All day last Wednesday, I freaked out and cried, looked for a new job, and basically berated myself to nothing.
All day on Saturday, I freaked out and cried, got angry, and learned that what happened to me to make me this way wasn't my doing, and apparently I can change it.
I'm still really angry; have been for quite a few years. But, I'm also kind of hopeful, for the first time thinking maybe I can do this. It may not turn out exactly as I wanted, I may not check off every goal, and I may not do it all in the time in which I originally planned, but by the end of this thing, by my birthday, I am going to have done so much, changed so much, become someone good.

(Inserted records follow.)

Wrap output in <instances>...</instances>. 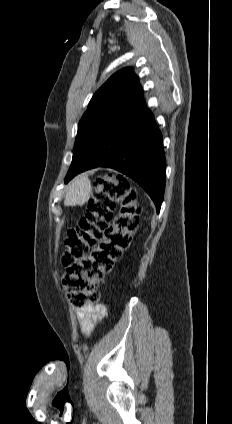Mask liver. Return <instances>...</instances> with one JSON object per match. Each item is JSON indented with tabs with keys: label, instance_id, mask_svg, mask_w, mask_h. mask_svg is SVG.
I'll list each match as a JSON object with an SVG mask.
<instances>
[{
	"label": "liver",
	"instance_id": "liver-1",
	"mask_svg": "<svg viewBox=\"0 0 232 424\" xmlns=\"http://www.w3.org/2000/svg\"><path fill=\"white\" fill-rule=\"evenodd\" d=\"M91 187L86 175L75 177L67 187L64 205L75 206L84 205L90 198Z\"/></svg>",
	"mask_w": 232,
	"mask_h": 424
}]
</instances>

Right now, I'm not feeling it as much. I'm a little down. I have this feeling that Allison is pulling another one of her, "fuck off, I don't want to talk to you" things, which essentially leaves me friendless. Amanda is shacked up at home in Springfield with a broken leg, Kaitlin and Chetara live in Chicago...and now Allison doesn't want to talk to me because of something, although I don't know what. She won't talk to me to tell me, so I just get to be in the dark.

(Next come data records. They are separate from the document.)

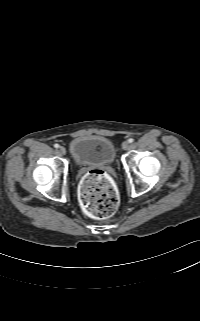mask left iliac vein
<instances>
[{
  "label": "left iliac vein",
  "instance_id": "4c4485c4",
  "mask_svg": "<svg viewBox=\"0 0 200 321\" xmlns=\"http://www.w3.org/2000/svg\"><path fill=\"white\" fill-rule=\"evenodd\" d=\"M129 147H130L129 142L125 141V142L122 143V148H123L124 150H128Z\"/></svg>",
  "mask_w": 200,
  "mask_h": 321
}]
</instances>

I'm feeling a little hurt, right this second; like I need a good hug. Like I could cry and mourn my failed friendships and feel lonely. I feel really lonely. Essentially, I'm alone. I have to figure out my life all on my own, figure out the mistakes someone else made and right them for myself, figure out how to be an adult when I'm not really sure what that is anymore. I have to do that by myself, with no help from anyone, and I'm seriously feeling it. The last thing I need right now is someone to check-out on me because of something I can't name. The last thing I need is for a friend to just stop talking when what I need is to talk. The last thing I need is to be abandoned yet again by someone who is supposed to love me.
And here it is.
Every time this happens to me, I get broken, I get hurt. I get all weepy and sad and my mom pours me a glass of wine and buys me a self-help book. I get all depressed and upset, because surely I'm the reason I have no real friends; surely it's me that's the problem; surely there's something wrong with me. I go inside, and I stay inside. I watch some Eddie Izzard, I laugh like I don't feel any thing but joy, I act cheerful and smile and call it okay, call it whatever. And on the inside, I feel hollow. I build up a nice, pretty, smiling facade on the outside. I quote Eddie and Python and laugh with people I wish would love me enough never to leave me, because I have a hole from where someone already has. I make it seem like I'm this tough little thing, fragile on the inside, but stone on the out. And I always smile, smile, smile. Laugh, laugh, laugh.
It makes me feel cheap.
I'm so tired of feeling hollow. About as tired as I am of being ignored by people who I have put time, love, and effort into. Whose company I cherish. Whose friendship is one of my very few lifelines.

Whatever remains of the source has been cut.